The Cm19-0016741 case dealt with a RFA for a referral to a pain physician who specializes in prescribing cannabis for pain control. UR non-certified the request and the injured worker filed for IMR.

The reviewer in this case noted the difficulties in determining whether cannaboids fit within EBM.  It was noted that the Medical Treatment Utilization Schedule (MTUS) 2017 is silent in regards to cannaboids and the Official Disability Guidelines note “Not recommended for pain”.  The reviewer cited a study that noted “there are no quality studies supporting cannabinoid use, and there are serious risks. Restricted legal access to Schedule I drugs, such as marijuana, tends to hamper research in this area. It is also very hard to do controlled studies with a drug that is psychoactive because it is hard to blind these effects. At this time, it is difficult to justify advising patients to smoke street-grade marijuana, presuming that they will experience benefit, when they may also be harmed”.

Request for cannabis denied this time.

Apart from the question of an employer providing cannabis to an injured worker is the question about whether the employer can be made to pay for it.  Why would this be an issue?  Paying for cannabis could violate Federal law.  After all, as the IMR reviewer noted, marijuana is a federal schedule I narcotic.  The employer argument is that it is a violation of the Controlled Substances Act to reimburse or pay for cannabis for the treatment of an injured worker and that state laws to the contrary are preempted by this Act.

A case in Minnesota dealt with this very issue.  In Musta v. Mendota Heights Dental Ctr., 2022 U.S. LEXIS 1036, the Minnesota Supreme Court ruled that the Controlled Substances Act preempted a state order requiring reimbursement for medical cannabis.  The U.S. Supreme Court declined to review.  Other states may have reached contrary positions and it would appear that a federal case will be necessary to resolve this federal question.
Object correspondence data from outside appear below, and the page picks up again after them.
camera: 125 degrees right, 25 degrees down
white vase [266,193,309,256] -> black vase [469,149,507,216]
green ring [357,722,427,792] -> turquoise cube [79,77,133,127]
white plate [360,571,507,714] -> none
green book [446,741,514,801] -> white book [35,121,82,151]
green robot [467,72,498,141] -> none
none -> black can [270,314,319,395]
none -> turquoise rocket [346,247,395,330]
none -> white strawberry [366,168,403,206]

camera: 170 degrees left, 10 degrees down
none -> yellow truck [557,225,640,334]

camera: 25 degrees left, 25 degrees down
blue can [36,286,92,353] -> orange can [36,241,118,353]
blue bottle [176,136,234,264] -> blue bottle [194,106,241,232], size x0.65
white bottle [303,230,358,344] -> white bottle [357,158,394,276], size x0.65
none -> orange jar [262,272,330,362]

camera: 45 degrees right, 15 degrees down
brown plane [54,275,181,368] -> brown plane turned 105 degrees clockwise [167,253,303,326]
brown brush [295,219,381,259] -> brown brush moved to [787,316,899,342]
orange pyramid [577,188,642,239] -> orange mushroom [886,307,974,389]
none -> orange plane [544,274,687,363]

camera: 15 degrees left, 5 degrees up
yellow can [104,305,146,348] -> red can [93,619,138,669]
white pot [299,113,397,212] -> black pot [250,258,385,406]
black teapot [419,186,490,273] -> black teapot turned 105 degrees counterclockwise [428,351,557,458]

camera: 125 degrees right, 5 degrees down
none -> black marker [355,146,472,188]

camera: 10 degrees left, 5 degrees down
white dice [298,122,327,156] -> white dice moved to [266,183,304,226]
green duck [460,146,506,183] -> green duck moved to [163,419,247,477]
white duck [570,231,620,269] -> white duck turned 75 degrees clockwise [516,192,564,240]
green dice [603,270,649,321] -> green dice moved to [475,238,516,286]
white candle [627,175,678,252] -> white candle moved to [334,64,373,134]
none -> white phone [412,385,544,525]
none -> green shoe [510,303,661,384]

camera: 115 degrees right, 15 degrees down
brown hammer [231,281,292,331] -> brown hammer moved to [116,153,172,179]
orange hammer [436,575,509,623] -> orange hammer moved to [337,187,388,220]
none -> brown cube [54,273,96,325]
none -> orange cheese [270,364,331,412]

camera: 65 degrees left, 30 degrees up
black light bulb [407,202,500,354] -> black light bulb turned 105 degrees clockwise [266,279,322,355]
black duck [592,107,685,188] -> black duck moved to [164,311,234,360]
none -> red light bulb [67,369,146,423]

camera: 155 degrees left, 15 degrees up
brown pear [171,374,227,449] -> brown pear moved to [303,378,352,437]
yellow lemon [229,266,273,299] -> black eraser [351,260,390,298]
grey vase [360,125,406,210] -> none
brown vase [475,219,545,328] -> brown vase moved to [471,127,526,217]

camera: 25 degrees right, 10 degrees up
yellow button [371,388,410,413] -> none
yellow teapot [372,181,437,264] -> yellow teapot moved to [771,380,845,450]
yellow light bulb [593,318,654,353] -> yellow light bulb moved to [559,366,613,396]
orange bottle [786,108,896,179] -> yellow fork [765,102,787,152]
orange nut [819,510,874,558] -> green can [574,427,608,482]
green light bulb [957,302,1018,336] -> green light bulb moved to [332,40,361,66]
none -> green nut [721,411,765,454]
A nine year old case in California dealt with the issue of a health insurance provider could be held liable for reimbursement for a claim of medicinal use of marijuana.  That case dealt with the Health and Safety Code sec. 11362.785(d), which notes “This section does not require a governmental, private, or any other health insurance provider or health care service plan to be liable for a claim for reimbursement for the medicinal use of cannabis”.  Cockrell v. Farmers Insurance, 2015 Cal.Wrk.Comp. P.D. LEXIS 95 was a WCAB panel decision that partially addressed this issue and the argument, by a defendant, of no liability. The defendant argued an Award finding liability for reimbursement was in error because of California Health and Safety Code sec. 11362.785(d).  On appeal, the Board sidestepped the issue of reimbursement by holding “[P]arties and the WCJ did not analyze the issue of whether a workers’ compensation insurer constitutes a “health insurance provider” for the purposes of Health and Safety Code section 11362.785(d)”.

So, is an employer required to provide and pay for cannabis products to “cure or relieve” from the effects of an industrial injury?  It appears that the answer is no.  But that no, must be qualified with a “not for now”.  This issue is certainly on the horizon.